* VOS CONSIGNES
a) Recopiez le passage de l'extrait sur les Invalides qui va de « Une fois au » jusqu'à « encore à l'époque. ».
b) Les affirmations suivantes sont-elles conformes à l'extrait sur les Invalides ? (i) La chapelle des soldats et la chapelle royale furent rebaptisées « Temple de Mars » en 1793. (ii) Le Sacre de Napoléon eut lieu aux Invalides. (iii) Le Premier Consul suivit la tradition des cérémonies aux Invalides pendant tout son gouvernement. Répondez à chacune par oui ou non, en citant les mots décisifs de l'extrait.

* EXTRAIT À LIRE
_ _ _ _
Longtemps délaissés par les révolutionnaires, les Invalides étaient revenus à la mode au début du Directoire et, déjà, Bonaparte n'y était pas étranger. En effet, lorsqu'il fut nommé commandant en chef de l'armée de l'Intérieur, après le 13 vendémiaire, il avait dans son périmètre de compétences la « Maison nationale des militaires Invalides » dont il commença la réorganisation en lui rendant notamment son caractère militaire. Les premiers travaux de remise en état de l'église furent également entrepris à cette époque. L'église ? On devrait dire le « Temple de Mars », puisque c'est sous ce nom que la chapelle des soldats et la chapelle royale avait été rebaptisées en 1793, déchristianisation révolutionnaire oblige.
Une fois au pouvoir, Bonaparte reprit le dossier de fond en comble, réformant l'institution d'aide aux soldats estropiés et décrétant un grand programme de travaux et d'embellissement. Dès lors, le lieu fut jugé digne d'accueillir avec encore plus de faste qu'auparavant des cérémonies nationales célébrant « le lien armée-nation », comme on ne disait pas encore à l'époque.
Si on laisse de côté le transfert des Cendres des grands militaires, sujet qui a déjà été abordé dans cette revue (1), les principales solennités auxquelles Napoléon participa en personne furent celles marquant son retour de la campagne d'Italie à l'occasion de la « fête de la Concorde » du 14 juillet 1800, la célébration de l'anniversaire de la République, les 22 et 23 septembre 1800, du serment des légionnaires et de la première remise des étoiles de la Légion d'honneur, le 15 juillet 1804, et du Te deum marquant l'avènement et l'anniversaire de Napoléon Ier, le 15 août suivant. Ajoutons qu'il fut même envisagé d'organiser le Sacre aux Invalides… ce qui, on le sait, ne se fit pas.

Les dernières cérémonies républicaines

Deux grandes dates étaient célébrées en France depuis le début de la Révolution : le 14 juillet, en souvenir de la Fête de la Fédération de 1790, un an après la prise de la Bastille, et le 22 septembre, jour anniversaire de la proclamation de la République, en 1792. Aucun régime n'avait manqué ces occasions. Sous le Directoire, on avait commencé à utiliser les Invalides pour commencer ces « journées » solennelles : les directeurs s'y arrêtaient avant de poursuivre leur route vers le Champ de- Mars tout proche. Le Premier Consul Bonaparte se plia à cette tradition, du moins pour la première année de son gouvernement, après quoi on se contenta de festivités plutôt que de cérémonies (2).
_ _ _ _
* DONNÉES FOURNIES

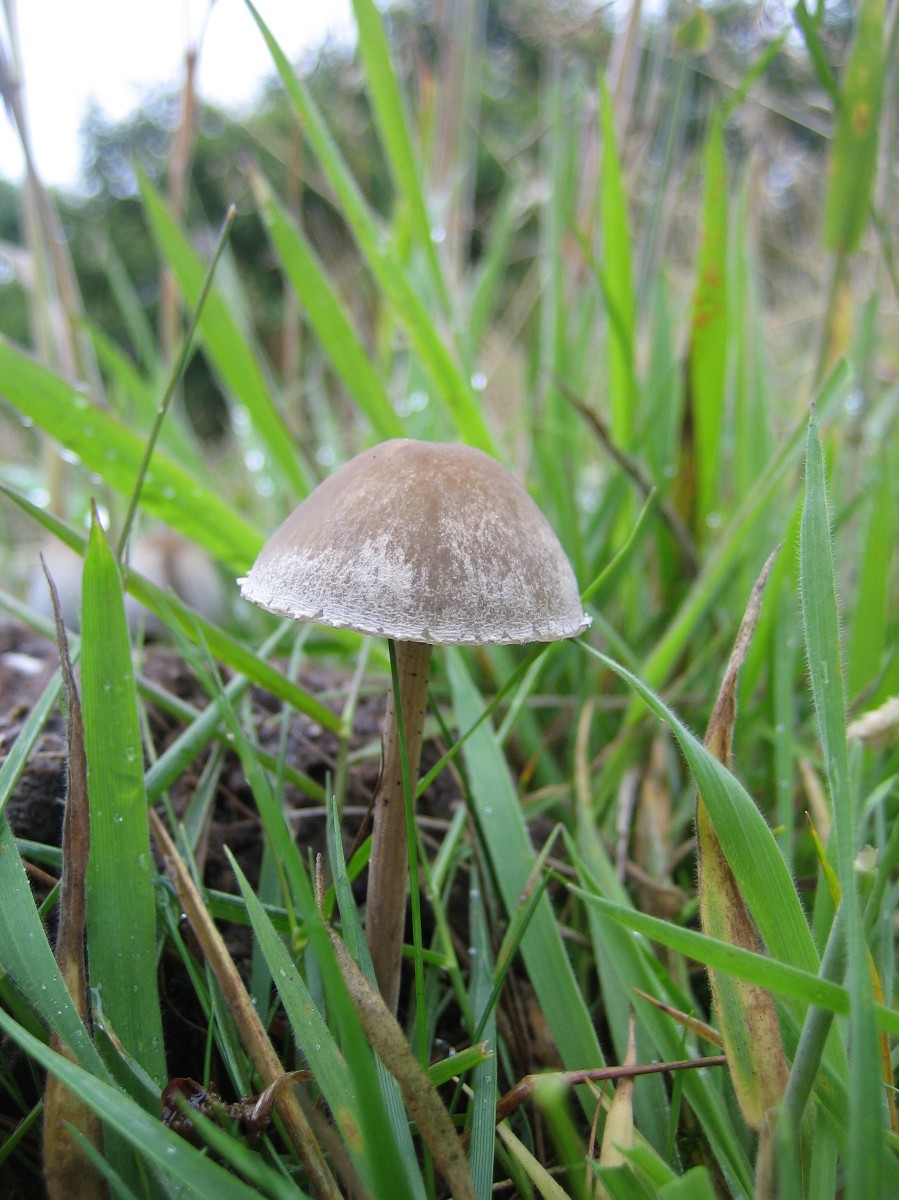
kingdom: Fungi
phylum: Basidiomycota
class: Agaricomycetes
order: Agaricales
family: Bolbitiaceae
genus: Panaeolus
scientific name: Panaeolus papilionaceus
_ _ _ _
* CORRIGÉ DES EXERCICES
a)
Une fois au pouvoir, Bonaparte reprit le dossier de fond en comble, réformant l'institution d'aide aux soldats estropiés et décrétant un grand programme de travaux et d'embellissement. Dès lors, le lieu fut jugé digne d'accueillir avec encore plus de faste qu'auparavant des cérémonies nationales célébrant « le lien armée-nation », comme on ne disait pas encore à l'époque.

b)
(i) Oui : « c'est sous ce nom que la chapelle des soldats et la chapelle royale avait été rebaptisées en 1793 ».
(ii) Non : « il fut même envisagé d'organiser le Sacre aux Invalides… ce qui, on le sait, ne se fit pas ».
(iii) Non : « du moins pour la première année de son gouvernement, après quoi on se contenta de festivités plutôt que de cérémonies ».